* _INSTRUCTIONS FOR THE TASK_
Restrict the output to the lines below starting at the one that contains "fonction des compétences actuelles et des" and ending at the one that contains "Sute de avioane Boeing 737 Max, trimise", and restate them word for word, both ends included.

* _DATA TO USE_
╭──

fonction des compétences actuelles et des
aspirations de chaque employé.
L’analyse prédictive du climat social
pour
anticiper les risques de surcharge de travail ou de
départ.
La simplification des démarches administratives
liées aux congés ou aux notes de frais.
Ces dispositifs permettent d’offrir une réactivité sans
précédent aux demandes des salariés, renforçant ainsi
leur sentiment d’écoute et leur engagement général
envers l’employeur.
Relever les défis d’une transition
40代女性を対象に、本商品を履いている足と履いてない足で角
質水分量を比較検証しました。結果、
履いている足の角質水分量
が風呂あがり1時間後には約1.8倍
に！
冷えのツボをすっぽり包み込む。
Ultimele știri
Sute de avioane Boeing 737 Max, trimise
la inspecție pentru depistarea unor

╰──
╭──

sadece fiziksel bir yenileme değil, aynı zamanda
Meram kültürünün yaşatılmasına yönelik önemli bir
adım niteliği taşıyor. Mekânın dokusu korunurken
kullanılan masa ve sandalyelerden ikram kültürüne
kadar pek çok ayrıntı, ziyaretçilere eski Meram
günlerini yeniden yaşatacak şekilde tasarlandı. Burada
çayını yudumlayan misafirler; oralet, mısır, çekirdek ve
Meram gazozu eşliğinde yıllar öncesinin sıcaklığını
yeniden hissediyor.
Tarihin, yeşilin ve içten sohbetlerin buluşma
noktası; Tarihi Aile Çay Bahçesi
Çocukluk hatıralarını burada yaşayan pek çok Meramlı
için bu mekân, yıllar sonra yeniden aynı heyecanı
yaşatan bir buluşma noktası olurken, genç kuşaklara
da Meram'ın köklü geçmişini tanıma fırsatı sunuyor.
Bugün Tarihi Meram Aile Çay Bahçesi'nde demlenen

╰──

* _ANSWER TO THIS EXERCISE_
fonction des compétences actuelles et des
aspirations de chaque employé.
L’analyse prédictive du climat social
pour
anticiper les risques de surcharge de travail ou de
départ.
La simplification des démarches administratives
liées aux congés ou aux notes de frais.
Ces dispositifs permettent d’offrir une réactivité sans
précédent aux demandes des salariés, renforçant ainsi
leur sentiment d’écoute et leur engagement général
envers l’employeur.
Relever les défis d’une transition
40代女性を対象に、本商品を履いている足と履いてない足で角
質水分量を比較検証しました。結果、
履いている足の角質水分量
が風呂あがり1時間後には約1.8倍
に！
冷えのツボをすっぽり包み込む。
Ultimele știri
Sute de avioane Boeing 737 Max, trimise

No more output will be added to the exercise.